In law you can work with two different books – the civil code and the penal code. The difference between one and the other is that the civil code applies to rich people and the penal code applies to poor people. Of course this is a simplification, but it can’t be denied that there is a big truth behind this statement and it’s no news for anyone that justice works unequally with different social classes.
The observational documentary Docile Bodies (Los cuerpos dóciles) looks at the fierce everyday task of a criminal lawyer, dedicated to defend petty criminals: picpockets, muggers, raiders of small shops. Alfredo García Kalb dedicates his life to those who will be relentlessly doomed by the full weight of criminal justice; the lawyer knows prison from the inside (he himself served time) and once he was freed he decided to study law. Now, he devotes his energies to help those who really need him.

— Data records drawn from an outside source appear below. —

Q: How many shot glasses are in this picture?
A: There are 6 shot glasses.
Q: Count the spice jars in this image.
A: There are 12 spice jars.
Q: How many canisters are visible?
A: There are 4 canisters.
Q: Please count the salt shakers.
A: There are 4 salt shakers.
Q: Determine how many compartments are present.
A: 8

Argentinian directors Diego Gachassin and Matías Scarvaci use their cameras to register the everyday routine of this “bigger than life” character. His imposing presence is the element that gives real strength to the film; we can see his plain and friendly relationship with his clients, touring the neighborhood, playing videogames with his kids. But also and especially in the tribunal, in which he displays his speeches, presents alibis, objects, destroys arguments by others and performs tricks to prevent the scales of justice from always leaning to the same side. With his load of inexhaustible energy, Alfredo is a hundred percent cinema.

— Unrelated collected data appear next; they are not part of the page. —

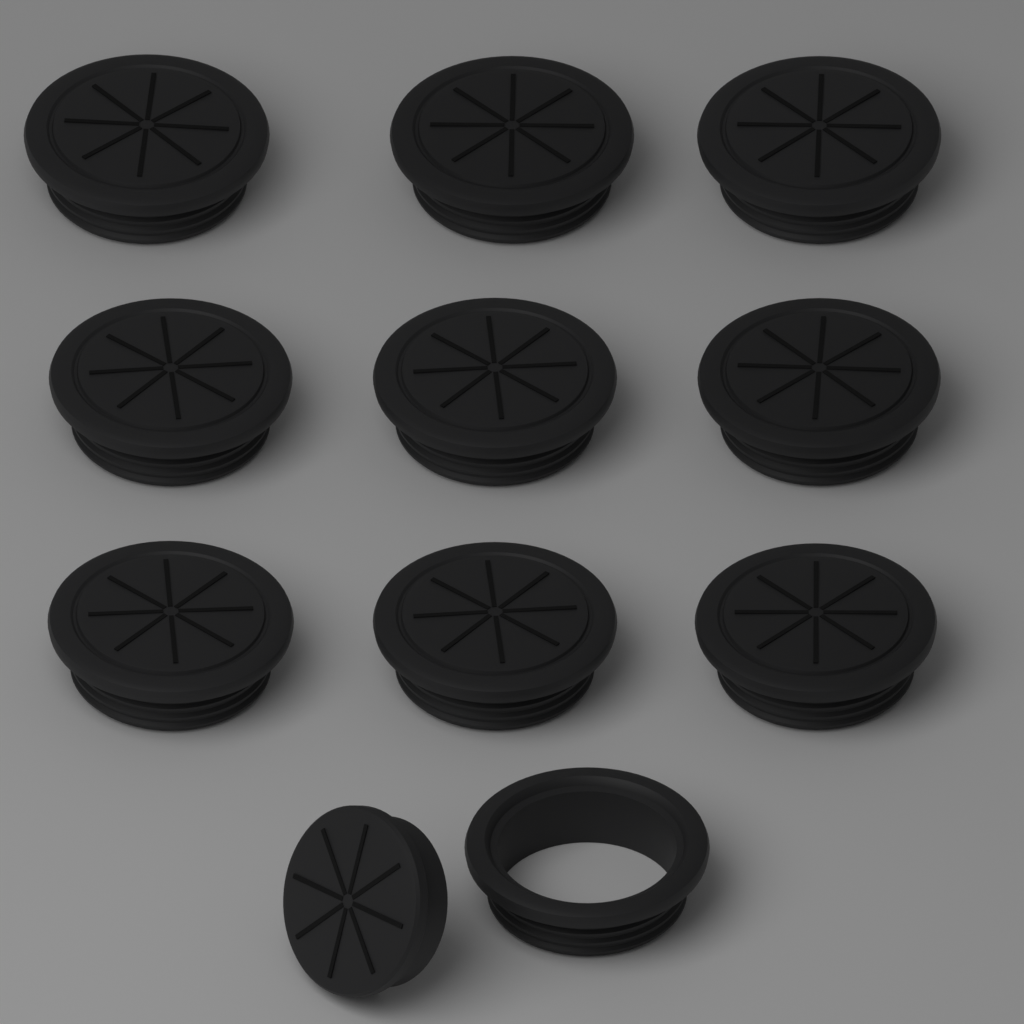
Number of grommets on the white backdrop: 10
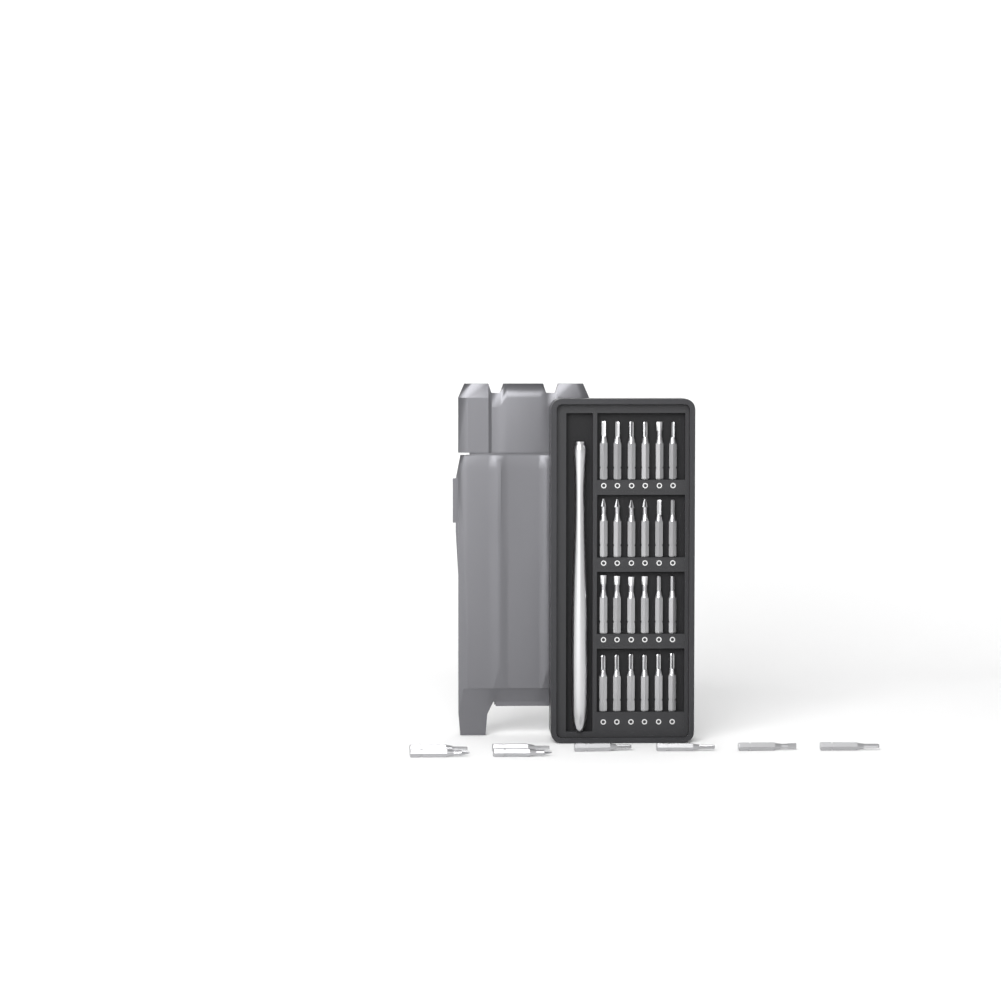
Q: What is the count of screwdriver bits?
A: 32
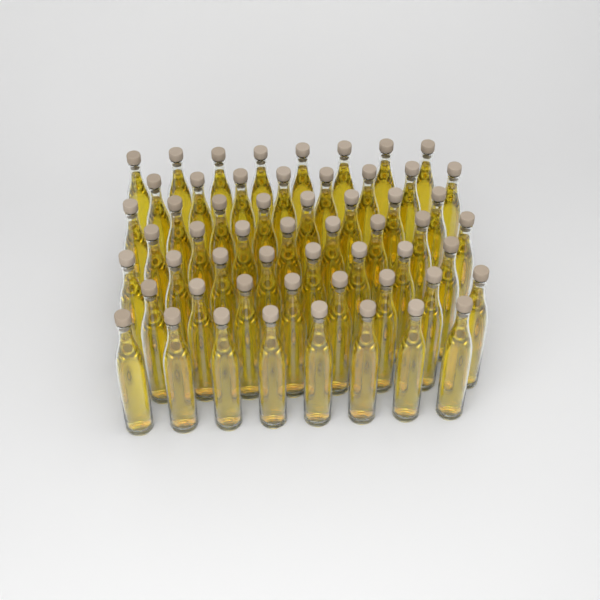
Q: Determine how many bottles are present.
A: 56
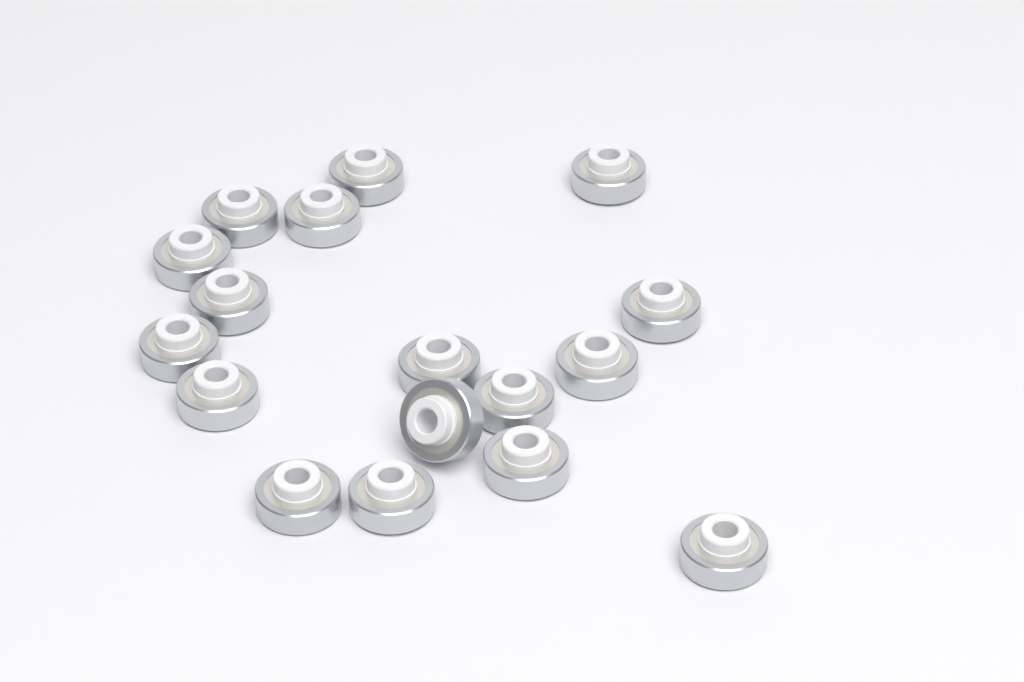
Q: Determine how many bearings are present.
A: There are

One of the most interesting things about this documentary is that in the main trial which Alfredo prepares, his clients are, undoubtedely, criminals. He is not deffending rapists or drug dealers, but just a couple of boys who commited a big mistake. But we know for sure they are guilty of the charges presented against them and that it would be necessary to give them some kind of penalty. What becomes clear during the movie is that an oversized sentence awaits them, and that the period that they would spend in jail will be devastating, both for them and for their families. Without proposing speeches, messages or guiding the audience in a concrete direction, Docile Bodies is the raw registration of one of the most dreadful and endemic realities. One that will not leave the viewer unchanged.
The movie was one of the greatests contenders in the solid Argentinian Competition this year, but the award was instead given to the interesting The Movement (El movimiento) by Benjamin Naishtat. But as we already know, we live in a world in which it’s quite difficult to see justice well applied.